> **Tasks to complete**:
a) Render this sentence from the geometry post in Spanish: "Then the three lines AA*, BB*, CC* are concurrent."
b) Reproduce the geometry post starting at "Consider for example" and ending at "BaCa at A*.", renaming "perpendicular" as "normal".

> **Passage**:
--------------------
Consider for example the following I posted On Thu, 17 Feb 2000:
| Another one I discovered:
| Draw the circle centered at A' (= the foot of the bisector of the angle A)
| and touching AB, AC at X, Y, respectively. Then the lines:
| median from A, XY and the perpendicular to BC at A' are concurrent.
The "usual" concurrence is:
Draw the circle centered on BC at A' and touching BA, CA at Ba, Ca, resp.
[Its ceneter A' is the foot of the internal bisector of the angle A]
Draw the perpendicular to BC at A' intersecting BaCa at A*.
Similarly define B*, C*. Then the three lines AA*, BB*, CC* are concurrent.
Ba A* Ca
B A' A" C
Let A" be the point that AA* intersects BC.
We have (by a "fruitful" lemma I like to use :-)
A"B cotB - cotw
--- = ------------ , where w := angle(A*BC), q := angle(A*CB)
A"C cotC - cotq
By calculating the cots we finally get: A"B / A"C = 1
This means that the line AA* is the median of BC, and similarly BB*, CC*
are the medians of CA, AB, resp. [Therefore they concur]
This concurrence is of course "usual", but if we rephrase it as above, it
becomes "unusual" (or "unlikely").
--------------------
> **Source material**:
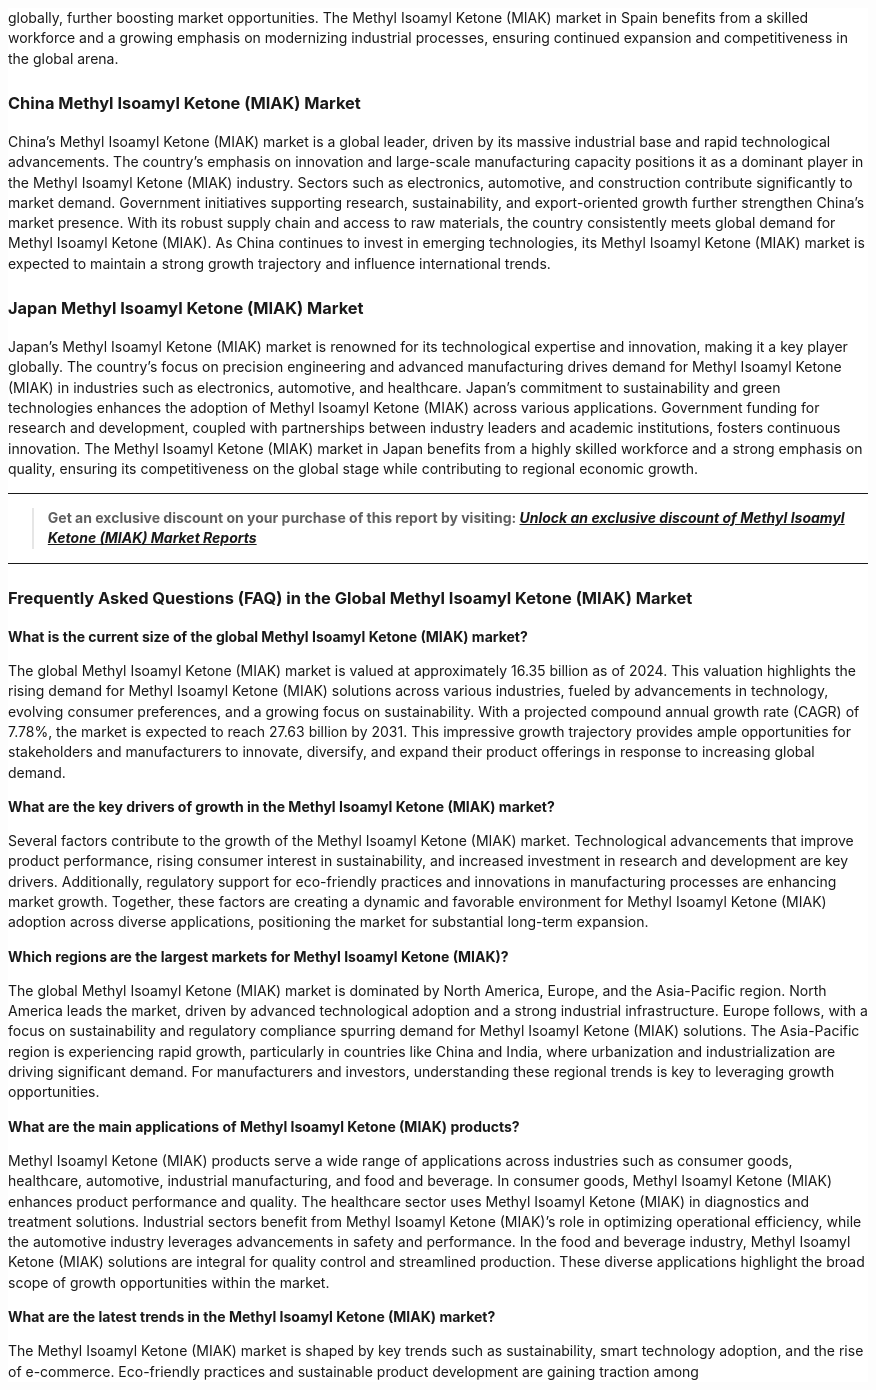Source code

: globally, further boosting market opportunities. The Methyl Isoamyl Ketone (MIAK) market in Spain benefits from a skilled workforce and a growing emphasis on modernizing industrial processes, ensuring continued expansion and competitiveness in the global arena.</p><h3>China Methyl Isoamyl Ketone (MIAK) Market</h3><p>China&rsquo;s Methyl Isoamyl Ketone (MIAK) market is a global leader, driven by its massive industrial base and rapid technological advancements. The country&rsquo;s emphasis on innovation and large-scale manufacturing capacity positions it as a dominant player in the Methyl Isoamyl Ketone (MIAK) industry. Sectors such as electronics, automotive, and construction contribute significantly to market demand. Government initiatives supporting research, sustainability, and export-oriented growth further strengthen China&rsquo;s market presence. With its robust supply chain and access to raw materials, the country consistently meets global demand for Methyl Isoamyl Ketone (MIAK). As China continues to invest in emerging technologies, its Methyl Isoamyl Ketone (MIAK) market is expected to maintain a strong growth trajectory and influence international trends.</p><h3>Japan Methyl Isoamyl Ketone (MIAK) Market</h3><p>Japan&rsquo;s Methyl Isoamyl Ketone (MIAK) market is renowned for its technological expertise and innovation, making it a key player globally. The country&rsquo;s focus on precision engineering and advanced manufacturing drives demand for Methyl Isoamyl Ketone (MIAK) in industries such as electronics, automotive, and healthcare. Japan&rsquo;s commitment to sustainability and green technologies enhances the adoption of Methyl Isoamyl Ketone (MIAK) across various applications. Government funding for research and development, coupled with partnerships between industry leaders and academic institutions, fosters continuous innovation. The Methyl Isoamyl Ketone (MIAK) market in Japan benefits from a highly skilled workforce and a strong emphasis on quality, ensuring its competitiveness on the global stage while contributing to regional economic growth.</p><hr /><blockquote><p><strong>Get an exclusive discount on your purchase of this report by visiting: <em><a href="://marketresearchpulse.com/ask-for-discount/48161?utm_source=Github&amp;utm_medium=022">Unlock an exclusive discount of Methyl Isoamyl Ketone (MIAK) Market Reports</a></em>&nbsp;</strong></p></blockquote><hr /><h3>Frequently Asked Questions (FAQ) in the Global Methyl Isoamyl Ketone (MIAK) Market</h3><p><strong>What is the current size of the global Methyl Isoamyl Ketone (MIAK) market?</strong></p><p>The global Methyl Isoamyl Ketone (MIAK) market is valued at approximately 16.35 billion as of 2024. This valuation highlights the rising demand for Methyl Isoamyl Ketone (MIAK) solutions across various industries, fueled by advancements in technology, evolving consumer preferences, and a growing focus on sustainability. With a projected compound annual growth rate (CAGR) of 7.78%, the market is expected to reach 27.63 billion by 2031. This impressive growth trajectory provides ample opportunities for stakeholders and manufacturers to innovate, diversify, and expand their product offerings in response to increasing global demand.</p><p><strong>What are the key drivers of growth in the Methyl Isoamyl Ketone (MIAK) market?</strong></p><p>Several factors contribute to the growth of the Methyl Isoamyl Ketone (MIAK) market. Technological advancements that improve product performance, rising consumer interest in sustainability, and increased investment in research and development are key drivers. Additionally, regulatory support for eco-friendly practices and innovations in manufacturing processes are enhancing market growth. Together, these factors are creating a dynamic and favorable environment for Methyl Isoamyl Ketone (MIAK) adoption across diverse applications, positioning the market for substantial long-term expansion.</p><p><strong>Which regions are the largest markets for Methyl Isoamyl Ketone (MIAK)?</strong></p><p>The global Methyl Isoamyl Ketone (MIAK) market is dominated by North America, Europe, and the Asia-Pacific region. North America leads the market, driven by advanced technological adoption and a strong industrial infrastructure. Europe follows, with a focus on sustainability and regulatory compliance spurring demand for Methyl Isoamyl Ketone (MIAK) solutions. The Asia-Pacific region is experiencing rapid growth, particularly in countries like China and India, where urbanization and industrialization are driving significant demand. For manufacturers and investors, understanding these regional trends is key to leveraging growth opportunities.</p><p><strong>What are the main applications of Methyl Isoamyl Ketone (MIAK) products?</strong></p><p>Methyl Isoamyl Ketone (MIAK) products serve a wide range of applications across industries such as consumer goods, healthcare, automotive, industrial manufacturing, and food and beverage. In consumer goods, Methyl Isoamyl Ketone (MIAK) enhances product performance and quality. The healthcare sector uses Methyl Isoamyl Ketone (MIAK) in diagnostics and treatment solutions. Industrial sectors benefit from Methyl Isoamyl Ketone (MIAK)&rsquo;s role in optimizing operational efficiency, while the automotive industry leverages advancements in safety and performance. In the food and beverage industry, Methyl Isoamyl Ketone (MIAK) solutions are integral for quality control and streamlined production. These diverse applications highlight the broad scope of growth opportunities within the market.</p><p><strong>What are the latest trends in the Methyl Isoamyl Ketone (MIAK) market?</strong></p><p>The Methyl Isoamyl Ketone (MIAK) market is shaped by key trends such as sustainability, smart technology adoption, and the rise of e-commerce. Eco-friendly practices and sustainable product development are gaining traction among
--------------------
> **Responses in order**:
a) Entonces las tres rectas AA*, BB*, CC* son concurrentes.

b)
Consider for example the following I posted On Thu, 17 Feb 2000:
| Another one I discovered:
| Draw the circle centered at A' (= the foot of the bisector of the angle A)
| and touching AB, AC at X, Y, respectively. Then the lines:
| median from A, XY and the normal to BC at A' are concurrent.
The "usual" concurrence is:
Draw the circle centered on BC at A' and touching BA, CA at Ba, Ca, resp.
[Its ceneter A' is the foot of the internal bisector of the angle A]
Draw the normal to BC at A' intersecting BaCa at A*.